Help with Swept Blend

Hey all, first post here. I am trying to use the swept blend feature to remove material as shown below. I am using a start sketch and an end sketch to drive the geometry of the swept blend and I am using a curve that I created by points (many!) on the outside surface of the original geometry. The issue that I am having is the swept blend is not working very well and leaving a lot of excess material. Also, it is not following my curve very well. I tried using two trajectories but I do not think that is allowed. I have been struggling with this for may days now so any help is appreciated. The end goal is to remove material from the center section and have it tapered on the edges at like a 45* angle, which you can see from sketch.

7 REPLIES 7

The most likely issue is that your blend vertices are not mapped correctly, or your sections do not all have the same number of sketch segments.

 

When using a swept blend each section needs to have the same number of segments and the blend vertices often require manual intervention to map them to get the desired geometry.

 

Step 1: Confirm that all sections have the same number of segments

Step 2: Query the blend vertices and remap as required once step 1 is validated

========================================
Involute Development, LLC
Consulting Engineers
Specialists in Creo Parametric

Watch this video for explanation of the requirements for swept blends.

 

https://www.youtube.com/watch?v=4t14TgzONh8 

========================================
Involute Development, LLC
Consulting Engineers
Specialists in Creo Parametric

A few possible observations:

(1) Is your accuracy set to some sort of absolute value? Often these kinds of things are made impossible because of accuracy settings that aren't good enough.

(2) If you can extend the definition of your swept blend so it extends beyond the outer surface you're trying to cut, you will make your life a lot easier. Attempting to build a surfaced model that exactly corresponds to another surface is wishing for a lot. Local changes in curvature can cause the surfaces to not intersect at different patches, leaving the kind of thing seen in your image.

That is what I was thinking. I bet I can offset the surface then base my curve off that surface so that my trajectory is beyond the surface I am trying to cut.
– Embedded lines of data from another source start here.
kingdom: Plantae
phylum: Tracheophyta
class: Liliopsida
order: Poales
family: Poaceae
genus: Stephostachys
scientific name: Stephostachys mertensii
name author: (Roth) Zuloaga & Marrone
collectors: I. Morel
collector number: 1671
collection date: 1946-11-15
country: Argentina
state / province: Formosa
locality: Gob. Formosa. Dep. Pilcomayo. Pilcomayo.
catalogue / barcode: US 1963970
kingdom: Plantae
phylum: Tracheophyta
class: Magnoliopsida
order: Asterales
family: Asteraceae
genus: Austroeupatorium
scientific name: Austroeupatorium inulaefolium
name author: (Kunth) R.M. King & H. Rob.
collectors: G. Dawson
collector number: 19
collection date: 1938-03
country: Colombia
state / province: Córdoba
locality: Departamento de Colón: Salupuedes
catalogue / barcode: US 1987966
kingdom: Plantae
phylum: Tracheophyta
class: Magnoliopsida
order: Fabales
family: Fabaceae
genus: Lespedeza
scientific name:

I will report back if it works.

If I understand your design intent, there are easier and more robust ways to remove the material shown in your picture. Can you post the model? Make sure to note what version of Creo you are using.

========================================
Involute Development, LLC
Consulting Engineers
Specialists in Creo Parametric

I am using Creo 6.0. I can confirm that all the sections have the same number of segments. I would like to complete this task myself but if I cannot get it I am open to having you help. Is there any way you can communicate the process you would follow to complete this?

In looking at it I'm not surprised.  Creo interpolates everything between fixed sections, so, it's only accurate at the sections themselves.

 

Use a variable section sweep with multiple trajectories, and make sure the trapezoidal section actually sticks out of what you're trying to cut.  When the longest edge of the trapezoid is exactly coincident with the surface you're trying to cut, sometimes, the absolute accuracy becomes an issue as mentioned by Ken.  So, if that longest edge is ALWAYS outside of the part, it will cut better.